Nathan, the wily genius behind a world-conquering search engine (think Google combined with Facebook), is no lovable nerd: Isaac plays him as bullying, misogynist, suspicious and a heavy drinker. Caleb, meanwhile, is the usual Garland stand-in: a young Brit with floppy nerd hair, the typical fixations (“Did you use Bluebook to research my porn preferences?” he demands of Nathan at one point), and always one step behind the other characters.
The movie raises interesting questions without really troubling to answer them, such as: if we do create robots that are almost human, what role will they have in society? Will they become our servants? Sex slaves? Fellow citizens? Nathan is unbothered by such moral implications, simply concerned with making a better model. “It’s Promethean, man,” he drunkenly mumbles to Caleb at one point — referencing the mythical Greek who stole fire from the gods and was duly punished.
Garland says he’s been playing around with this A.I. theme for decades.
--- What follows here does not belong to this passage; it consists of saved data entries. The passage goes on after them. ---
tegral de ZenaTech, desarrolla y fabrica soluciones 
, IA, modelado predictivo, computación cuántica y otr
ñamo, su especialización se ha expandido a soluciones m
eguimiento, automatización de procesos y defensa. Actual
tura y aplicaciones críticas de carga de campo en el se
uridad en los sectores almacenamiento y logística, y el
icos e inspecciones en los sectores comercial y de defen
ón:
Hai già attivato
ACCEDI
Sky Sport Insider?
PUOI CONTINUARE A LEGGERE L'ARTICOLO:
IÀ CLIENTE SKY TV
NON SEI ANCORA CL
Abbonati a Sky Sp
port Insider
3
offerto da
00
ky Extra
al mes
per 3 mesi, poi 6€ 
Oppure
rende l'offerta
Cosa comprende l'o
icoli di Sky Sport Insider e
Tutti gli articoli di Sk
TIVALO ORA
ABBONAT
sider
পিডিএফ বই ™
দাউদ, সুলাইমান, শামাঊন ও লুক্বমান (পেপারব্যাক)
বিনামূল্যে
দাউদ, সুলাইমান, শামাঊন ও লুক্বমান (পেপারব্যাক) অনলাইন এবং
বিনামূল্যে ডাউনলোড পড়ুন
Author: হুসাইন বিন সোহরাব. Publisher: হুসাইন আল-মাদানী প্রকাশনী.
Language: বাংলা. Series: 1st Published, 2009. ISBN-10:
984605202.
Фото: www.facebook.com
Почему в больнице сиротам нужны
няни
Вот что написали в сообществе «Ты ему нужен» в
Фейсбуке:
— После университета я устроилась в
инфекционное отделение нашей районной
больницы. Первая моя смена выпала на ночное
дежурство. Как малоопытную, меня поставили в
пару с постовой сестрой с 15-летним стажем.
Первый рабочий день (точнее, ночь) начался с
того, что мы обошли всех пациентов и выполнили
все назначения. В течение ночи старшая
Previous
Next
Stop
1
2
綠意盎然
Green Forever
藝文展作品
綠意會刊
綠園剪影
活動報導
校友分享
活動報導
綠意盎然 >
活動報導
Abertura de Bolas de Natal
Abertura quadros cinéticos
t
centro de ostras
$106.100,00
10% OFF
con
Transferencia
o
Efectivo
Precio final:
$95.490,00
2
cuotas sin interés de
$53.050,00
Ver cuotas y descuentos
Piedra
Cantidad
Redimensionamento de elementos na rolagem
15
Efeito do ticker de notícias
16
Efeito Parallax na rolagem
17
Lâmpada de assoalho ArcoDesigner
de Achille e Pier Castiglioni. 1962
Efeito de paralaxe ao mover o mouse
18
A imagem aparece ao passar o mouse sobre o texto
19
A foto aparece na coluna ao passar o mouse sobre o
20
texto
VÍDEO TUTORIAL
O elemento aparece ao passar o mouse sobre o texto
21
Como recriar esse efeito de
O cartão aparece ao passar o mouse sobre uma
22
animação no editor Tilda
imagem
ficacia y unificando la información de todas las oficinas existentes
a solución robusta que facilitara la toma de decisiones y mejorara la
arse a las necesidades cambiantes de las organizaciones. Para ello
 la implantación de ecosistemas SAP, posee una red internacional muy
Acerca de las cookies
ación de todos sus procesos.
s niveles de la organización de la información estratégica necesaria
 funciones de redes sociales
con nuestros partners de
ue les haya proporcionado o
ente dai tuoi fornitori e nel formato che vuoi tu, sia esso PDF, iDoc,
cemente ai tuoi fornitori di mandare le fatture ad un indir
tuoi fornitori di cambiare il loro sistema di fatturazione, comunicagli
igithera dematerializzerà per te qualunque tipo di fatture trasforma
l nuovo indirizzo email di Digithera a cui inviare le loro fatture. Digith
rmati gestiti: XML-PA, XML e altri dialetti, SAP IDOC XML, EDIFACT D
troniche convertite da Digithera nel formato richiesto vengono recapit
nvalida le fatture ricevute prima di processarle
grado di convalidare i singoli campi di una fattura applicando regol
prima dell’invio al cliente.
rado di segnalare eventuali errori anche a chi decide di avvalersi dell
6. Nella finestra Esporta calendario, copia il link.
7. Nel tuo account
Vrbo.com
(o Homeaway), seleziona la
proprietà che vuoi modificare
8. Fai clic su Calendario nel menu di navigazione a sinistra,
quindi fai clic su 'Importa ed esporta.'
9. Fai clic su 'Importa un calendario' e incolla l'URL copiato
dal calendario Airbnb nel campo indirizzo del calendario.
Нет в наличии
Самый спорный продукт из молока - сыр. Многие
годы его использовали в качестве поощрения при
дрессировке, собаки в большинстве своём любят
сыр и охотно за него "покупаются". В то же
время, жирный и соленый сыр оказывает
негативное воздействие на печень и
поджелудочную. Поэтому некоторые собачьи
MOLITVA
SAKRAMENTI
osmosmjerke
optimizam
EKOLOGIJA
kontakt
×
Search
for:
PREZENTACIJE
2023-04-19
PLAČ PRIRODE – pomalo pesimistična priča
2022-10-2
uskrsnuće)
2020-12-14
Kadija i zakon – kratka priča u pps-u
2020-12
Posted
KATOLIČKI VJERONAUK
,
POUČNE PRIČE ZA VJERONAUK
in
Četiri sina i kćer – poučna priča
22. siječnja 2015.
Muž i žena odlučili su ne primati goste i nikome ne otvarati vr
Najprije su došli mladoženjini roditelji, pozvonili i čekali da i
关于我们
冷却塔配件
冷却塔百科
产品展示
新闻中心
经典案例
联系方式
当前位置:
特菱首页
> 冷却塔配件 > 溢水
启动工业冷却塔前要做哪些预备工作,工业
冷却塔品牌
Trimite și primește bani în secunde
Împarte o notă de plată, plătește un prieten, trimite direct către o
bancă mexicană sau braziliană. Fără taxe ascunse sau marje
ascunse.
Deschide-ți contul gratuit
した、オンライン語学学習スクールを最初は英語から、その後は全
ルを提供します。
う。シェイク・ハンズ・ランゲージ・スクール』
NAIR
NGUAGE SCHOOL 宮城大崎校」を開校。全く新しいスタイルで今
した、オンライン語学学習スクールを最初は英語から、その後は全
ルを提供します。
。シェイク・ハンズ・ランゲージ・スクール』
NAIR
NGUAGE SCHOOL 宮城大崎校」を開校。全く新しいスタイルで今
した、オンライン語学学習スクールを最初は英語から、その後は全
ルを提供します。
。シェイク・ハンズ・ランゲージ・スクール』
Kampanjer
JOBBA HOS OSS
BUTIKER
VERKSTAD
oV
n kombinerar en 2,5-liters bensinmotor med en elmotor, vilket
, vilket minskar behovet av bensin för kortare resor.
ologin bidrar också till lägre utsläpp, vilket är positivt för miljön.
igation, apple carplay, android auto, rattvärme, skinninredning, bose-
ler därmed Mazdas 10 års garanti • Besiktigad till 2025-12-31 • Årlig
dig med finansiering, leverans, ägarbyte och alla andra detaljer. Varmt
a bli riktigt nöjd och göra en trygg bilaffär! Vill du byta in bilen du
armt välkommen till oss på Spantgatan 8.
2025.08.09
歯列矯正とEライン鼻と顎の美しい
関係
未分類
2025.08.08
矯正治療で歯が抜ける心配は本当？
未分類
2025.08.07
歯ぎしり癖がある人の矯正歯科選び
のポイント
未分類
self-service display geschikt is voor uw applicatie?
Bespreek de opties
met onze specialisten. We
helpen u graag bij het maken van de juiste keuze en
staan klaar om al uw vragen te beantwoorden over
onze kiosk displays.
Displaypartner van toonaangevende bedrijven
After writing things like 28 Days Later and The Beach, the Brit seems to have settled into his dream of bringing graphic novel concepts to the big screen. (Ex Machina was a modest-sized hit, made on a modest budget.)
More to the point, it explores a theme that will probably become more commonplace as the next decade or so unfolds: what place smart technology will have in our lives — whether it’s driving us around or communicating with us constantly through smart watches, tablets and phones — until we reach a point known as “singularity.” That’s when artificial intelligence advances to a point where it’s capable of overtaking us on our own chessboard.
Think back. HAL in 2001 might have been relatively easy to shut down — all astronaut Dave Poolman needed to do was yank out a few circuit boards. And in Blade Runner, set in a fictional 2019 Los Angeles, all Deckard needed to be was a quick draw. But what about when technology is invited into our homes, our cars and our lives on a personal level?
When technology is smart enough to seduce us completely, Ex Machina asks, will it be too late to stop it?